The flu is at “peak levels” across Canada, according to the Public Health Agency of Canada.
There are signs the numbers are levelling after an unusually harsh flu season with increased deaths, a spike in children needing emergency medical care, and “widespread” infection throughout British Columbia, Ontario, Quebec and Prince Edward Island.
Roughly half of the nearly 35,000 cases have been among senior citizens, but the proportion of children hospitalized is increasing, to well over 500 across Canada.
That is largely due to a spike in influenza B, which generally affects children, to “well above expected levels for this time of year,” according to the national health watchdog’s latest numbers.
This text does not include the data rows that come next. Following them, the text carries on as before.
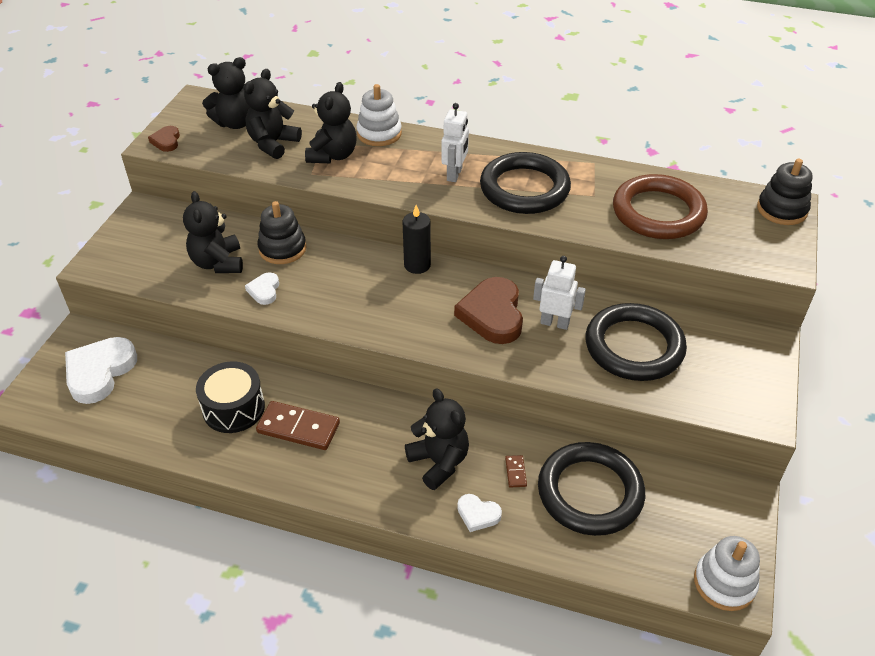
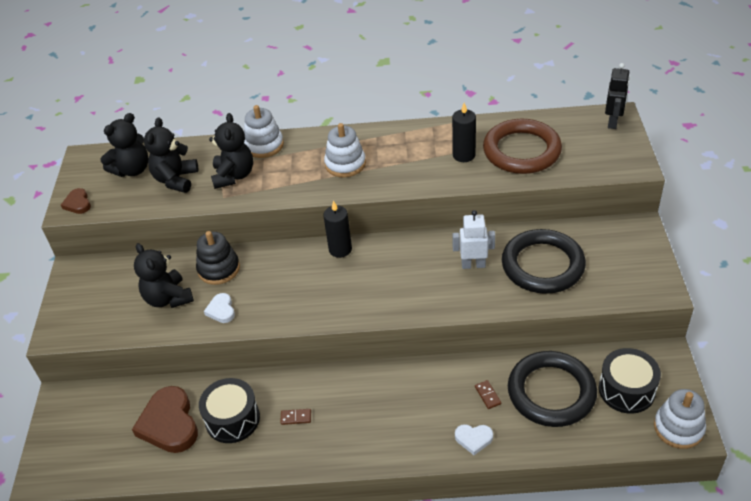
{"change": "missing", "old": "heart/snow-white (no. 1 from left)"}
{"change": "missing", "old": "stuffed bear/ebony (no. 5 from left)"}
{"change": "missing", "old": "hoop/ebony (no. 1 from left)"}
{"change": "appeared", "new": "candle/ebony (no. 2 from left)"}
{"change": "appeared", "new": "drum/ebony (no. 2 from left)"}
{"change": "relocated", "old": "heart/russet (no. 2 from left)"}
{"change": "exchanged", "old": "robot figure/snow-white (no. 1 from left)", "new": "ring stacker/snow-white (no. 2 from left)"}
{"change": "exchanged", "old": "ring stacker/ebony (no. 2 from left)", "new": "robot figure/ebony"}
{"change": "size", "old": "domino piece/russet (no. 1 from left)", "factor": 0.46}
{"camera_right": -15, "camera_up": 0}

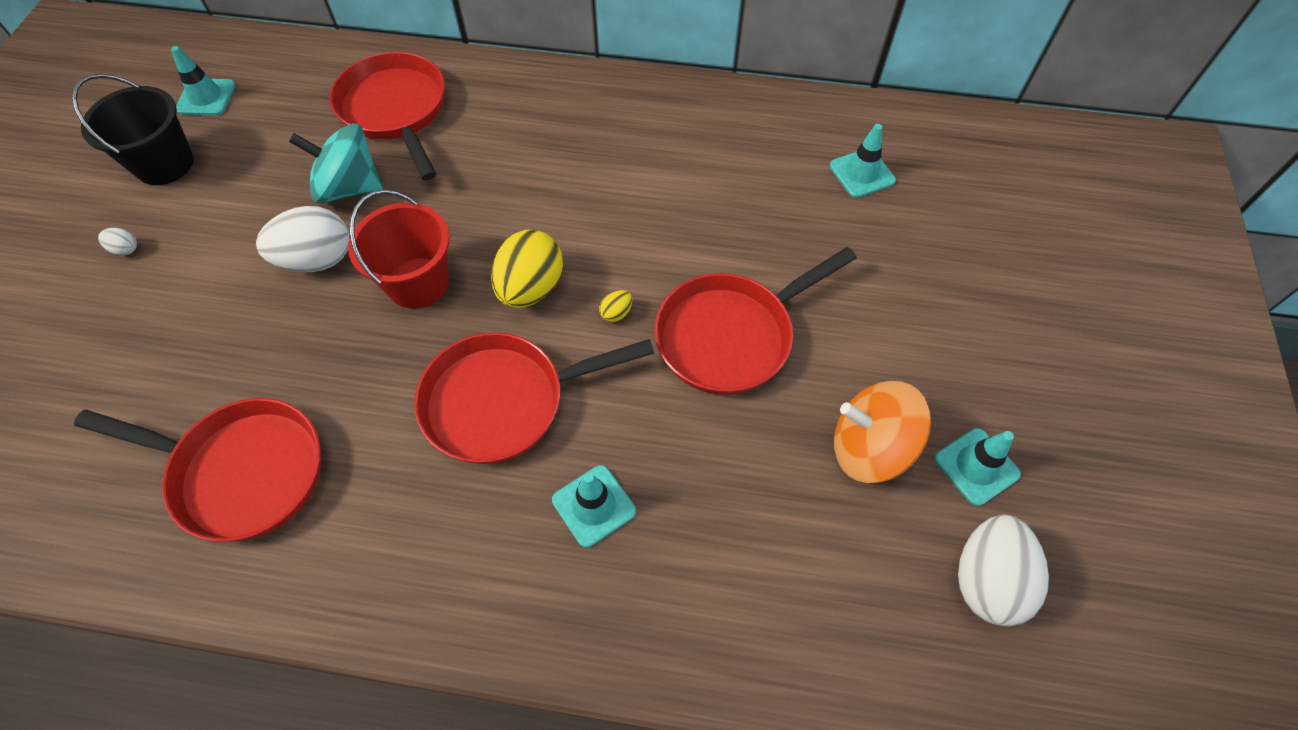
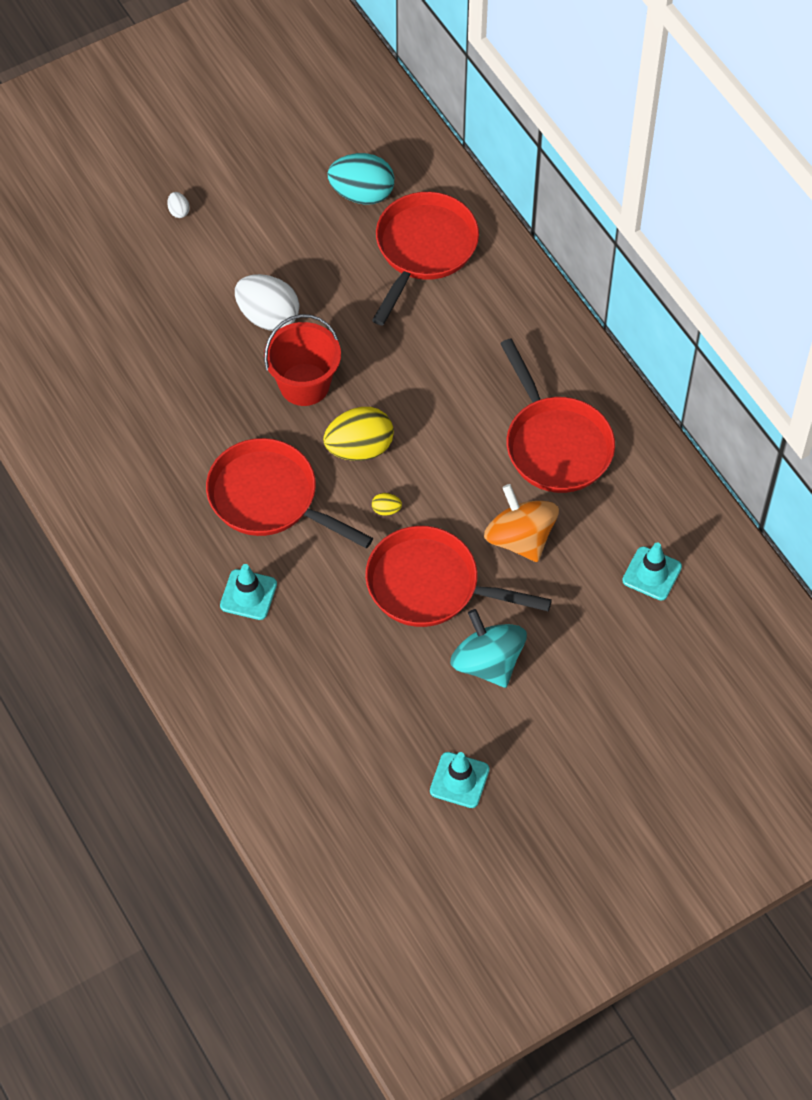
{"change": "missing", "old": "pail/ebony"}
{"change": "missing", "old": "safety cone/aqua (no. 1 from left)"}
{"change": "missing", "old": "toy egg/snow-white (no. 3 from left)"}
{"change": "appeared", "new": "toy egg/aqua"}
{"change": "relocated", "old": "skillet/crimson (no. 1 from left in the first image)", "new": "skillet/crimson (no. 4 from left)"}
{"change": "relocated", "old": "spinning top/aqua"}
{"change": "relocated", "old": "spinning top/bright orange"}
{"camera_right": 50, "camera_up": 0}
That strain is also responsible for the deaths of two children in Guelph, Ont., and three others elsewhere.
More than 3,000 people have been hospitalized for flu across Canada this winter, of whom 500 were children, and 285 required intensive care. There have been 130 deaths.
Laboratory detections of influenza B were at similar levels with influenza A, and both were implicated in institutional outbreaks, such as in retirement homes or schools.
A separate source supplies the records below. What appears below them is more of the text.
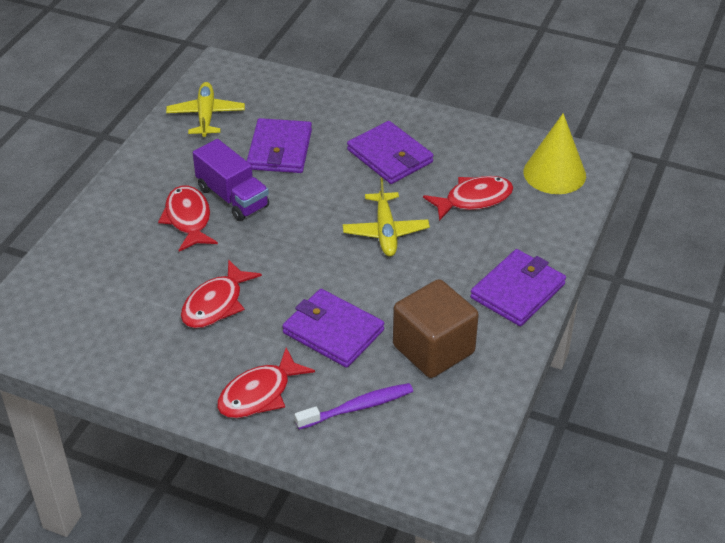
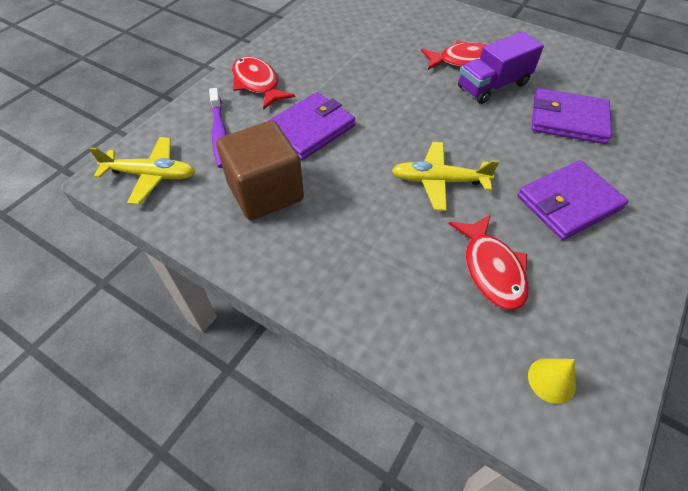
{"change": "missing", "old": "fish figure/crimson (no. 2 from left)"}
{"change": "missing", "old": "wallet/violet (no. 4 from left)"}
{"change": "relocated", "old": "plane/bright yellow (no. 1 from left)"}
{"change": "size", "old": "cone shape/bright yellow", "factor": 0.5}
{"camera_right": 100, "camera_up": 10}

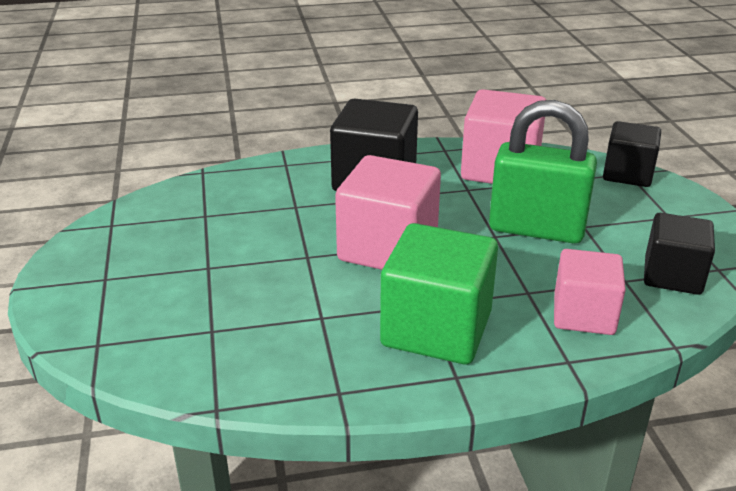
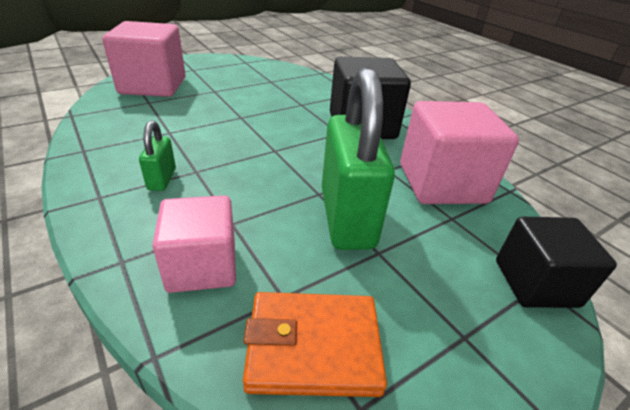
{"change": "relocated", "old": "solid cube/rosy (no. 1 from left)"}
{"change": "exchanged", "old": "solid cube/emerald", "new": "padlock/emerald (no. 1 from left)"}
{"change": "exchanged", "old": "solid cube/ebony (no. 3 from left)", "new": "wallet/bright orange"}
{"camera_right": 65, "camera_up": 5}

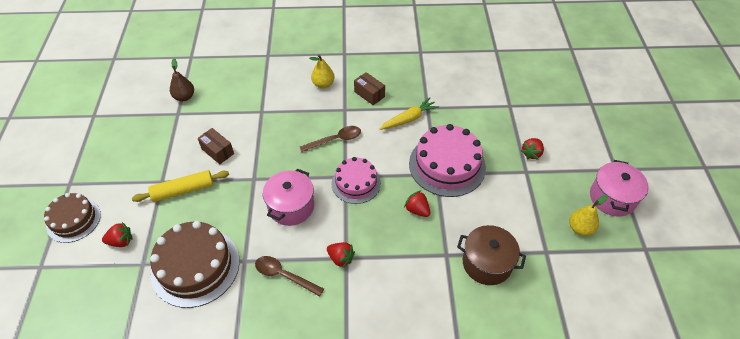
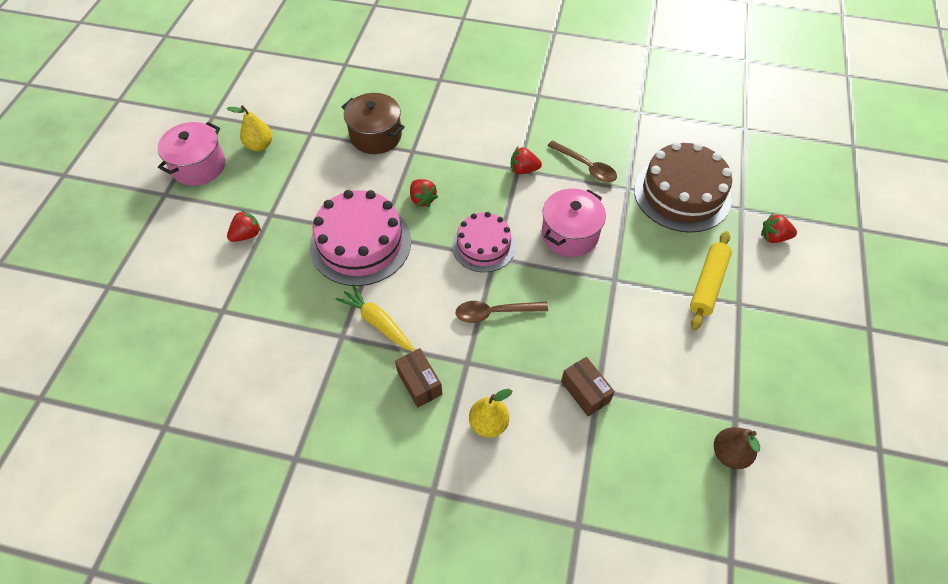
{"change": "missing", "old": "gateau/russet (no. 1 from left)"}
{"change": "relocated", "old": "box/russet (no. 1 from left in the first image)", "new": "box/russet (no. 2 from left)"}
{"change": "spun", "old": "dough roller/bright yellow", "degrees": -60}
{"change": "spun", "old": "berry/crimson (no. 2 from left in the first image)", "degrees": -45}
{"change": "spun", "old": "toy carrot/bright yellow", "degrees": 60}
{"camera_right": -165, "camera_up": 5}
One of the worst hit areas was Ottawa, where 15 people are confirmed to have died from the flu, with the true number likely much higher, according to local officials.
Guelph was struck especially hard, as news came in the same week that two children from Westminster Woods Public School had died. Layna Vu Pollard, aged 12, was a grade 7 student, and Boyqara Dahi, 7, was in grade 2.
Both had the influenza B strain, but the two deaths are not thought to be connected, according to Wellington-Dufferin-Guelph Public Health. Dahi was also ill with cerebral palsy.
That episode prompted local health officials to open a vaccination clinic for two days, even though it is late in the season. This year’s version of the flu vaccine, which is prepared months in advance, is turning out to be less effective than usual, especially against the H3N2 strain of influenza A.
Across the country, nearly all influenza A cases were of the H3N2 strain, most subtypes of which contain genes from human, swine and bird flu lineages.
Only about one in 20 Canadian flu cases were of the H1N1 subtype, which has been associated with some of the worst flu outbreaks in history, including the 2009 swine flu pandemic and the 1918 Spanish Flu.
The World Health Organization reported that overall influenza activity remained high across North America, with most cases due to the influenza A(H3N2) strain.
The United States is reporting one doctor visit in 13 is due to the flu, the highest such level since the swine flu pandemic of 2009. One out of every 10 deaths in the last week was due to flu, more than 4000 in total.